Ultimately, do Mill fans –even Mill himself – know anything about the history of Mumia Abu-Jamal? Would Philadelphians forget or remember the decades of warring over human rights issues between the Philadelphia police and black political revolutionary groups such as the Black Panthers and MOVE?
In an exploratory comparison, the DA reveals a tightrope attempt to have it both ways when he, probably, understands that he can’t. There’s safety in selecting Mill as a high profile way to burnish his reformist bona fides as part of a pony show for protesters. Safe since the political ramifications in the Mill case are much less threatening than those in the Mumia case. There is no substance to the Mill case in the way that there is substance and real political depth to Mumia’s current imprisonment.
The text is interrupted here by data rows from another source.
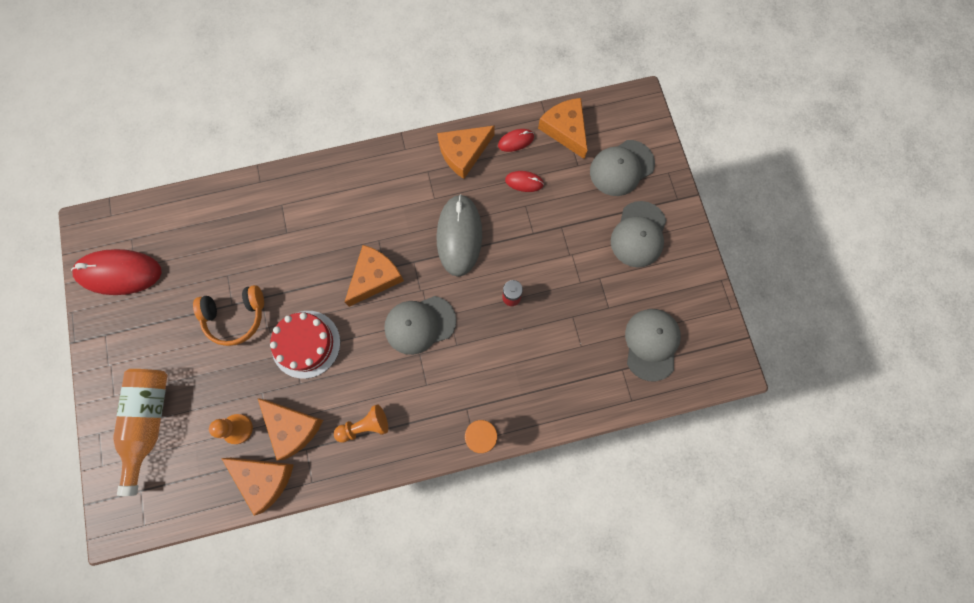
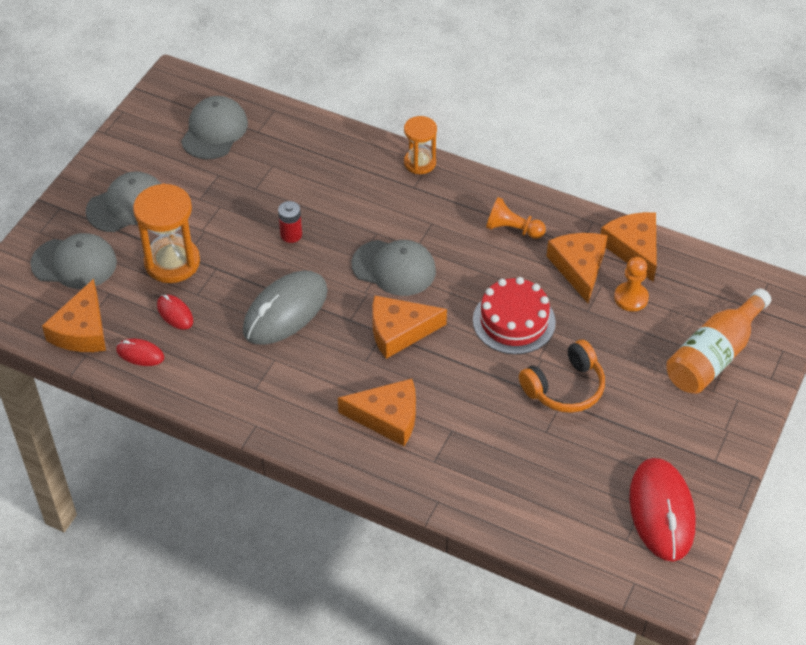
camera: 140 degrees left, 25 degrees down
red mouse [71,249,162,295] -> red mouse turned 45 degrees clockwise [629,458,696,562]
orange headphones [193,285,264,346] -> orange headphones turned 120 degrees clockwise [519,340,605,413]
orange cheese [437,125,495,179] -> orange cheese moved to [338,379,416,446]
grey cap [625,309,681,381] -> grey cap turned 150 degrees clockwise [181,96,248,160]
none -> orange hourglass [133,184,200,283]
But, in terms of PR value, the narrative that White DA saved incarcerated Black pop-star is what’s trending. The contours of the Mumia case, however, are much murkier and ugly: Saving the one who could have been victimized by a politically-motivated abdication of justice is a lot more complicated. The other might inspire momentary feelings of euphoria as if justice has been served. But it might show that it has not. And if that former case were ever resolved, there will be demands for a level of structural change that no one – including Krasner himself – can really swallow.